Brussels (Brussels Morning) Tunisia’s President Kais Saied pledged on Monday to appoint a new prime minister, but offered no indication as to when this might happen, just as he made no mention as to when he might roll back the emergency measures he introduced in July.
Speaking from Sidi Bouzid, Saied did announce that the emergency measures would continue. He also said that a prime minister would be appointed eventually, selected “on the basis of transitional rulings responding to the will of the people”.
Addressing a large crowd in the municipality identified as the cradle of the 2011 revolution that sparked the so-called Arab Spring movement, Saied blasted the country’s legislature as a “marketplace where votes are bought and sold”. He even claimed that parliamentary sessions get paused so that “the price can be agreed”.

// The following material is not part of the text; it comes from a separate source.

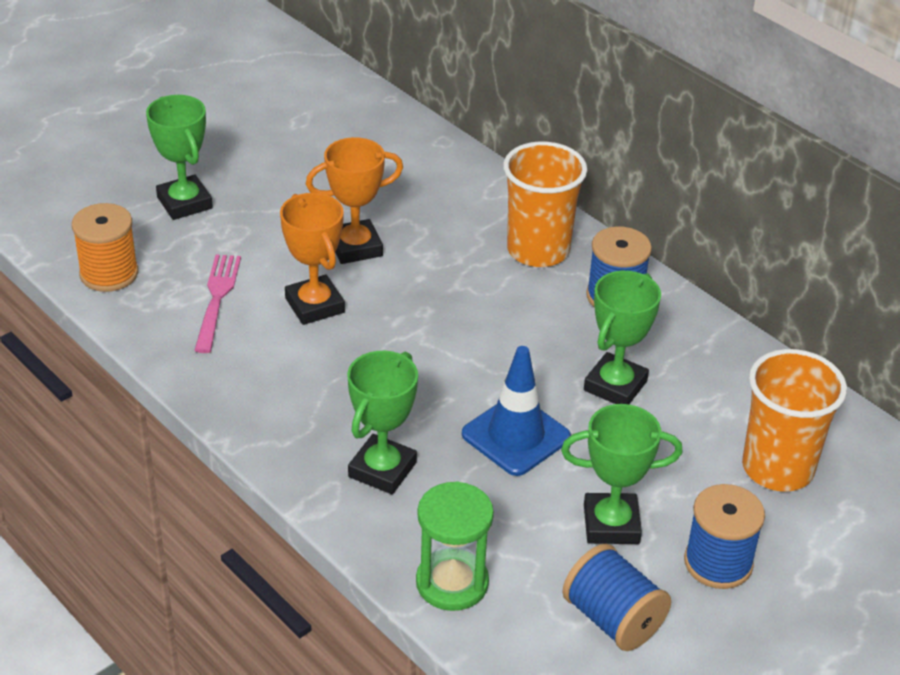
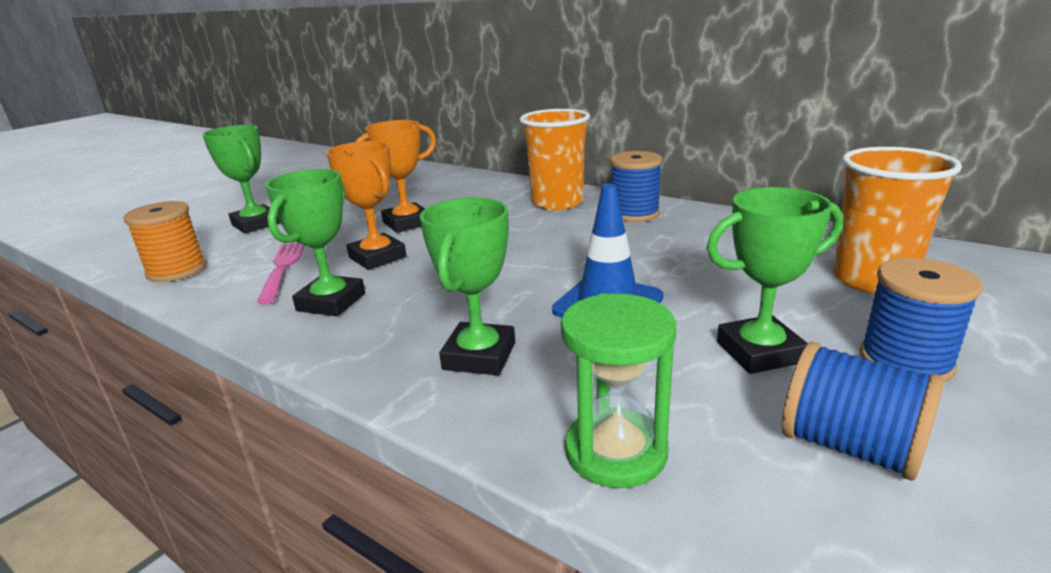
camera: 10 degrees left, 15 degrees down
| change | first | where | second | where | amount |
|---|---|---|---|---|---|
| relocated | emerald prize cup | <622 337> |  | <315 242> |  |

Saied, an independent elected in 2019 on an anti-corruption platform, plunged the country into a constitutional crisis in July this year, when he ousted the government and suspended parliament for a period of 30 days by invoking a “special measures” provision of the constitution.
The President argued that the coronavirus pandemic and the failing economy represented an “imminent threat” to the country, such being required in order to activate the constitutional provision.

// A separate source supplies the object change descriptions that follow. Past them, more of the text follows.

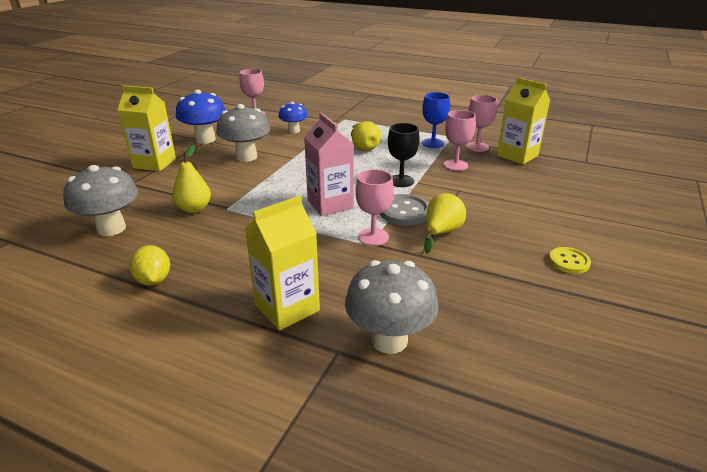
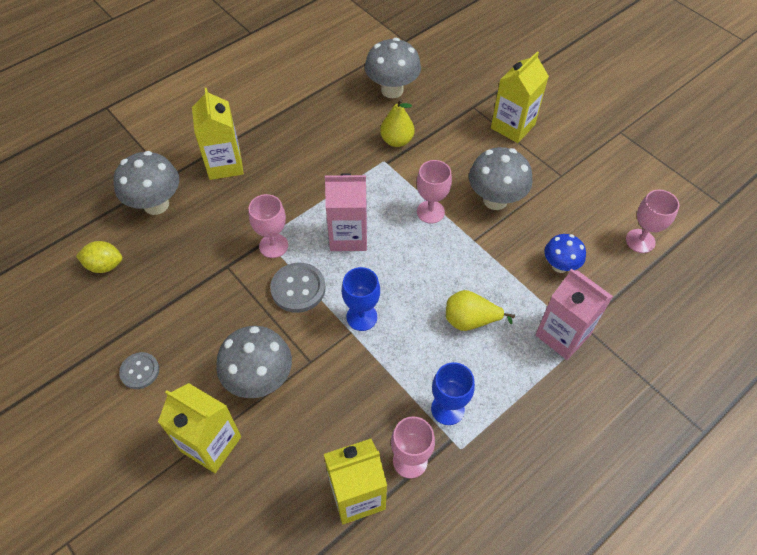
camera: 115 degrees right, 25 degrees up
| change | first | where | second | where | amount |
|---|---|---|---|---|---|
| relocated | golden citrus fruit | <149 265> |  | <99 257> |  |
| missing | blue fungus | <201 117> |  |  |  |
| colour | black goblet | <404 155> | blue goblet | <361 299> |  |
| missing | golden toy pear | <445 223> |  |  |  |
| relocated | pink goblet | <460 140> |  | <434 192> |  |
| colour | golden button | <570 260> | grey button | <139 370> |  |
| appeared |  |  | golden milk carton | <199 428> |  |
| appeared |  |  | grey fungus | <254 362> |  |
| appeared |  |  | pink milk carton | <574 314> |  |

His move sparked widespread concerns, as the body intended to keep the president’s constitutional powers in check, the constitutional court, has yet to be established in Tunisia. Moreover, none of the actions Saied has since taken were explicitly listed in the country’s laws.
His takeover of power was widely welcomed by the country’s citizens, many of whom felt betrayed by the ruling Islamist Ennahdha party. However, rights groups have been warning about signs of a slide towards authoritarianism.
The 30-day suspension of parliament and the introduction of special powers were extended by a further 30 days in August. On Saturday, Ennahdha supporters took to the streets of Tunis demanding a return to parliamentary democracy.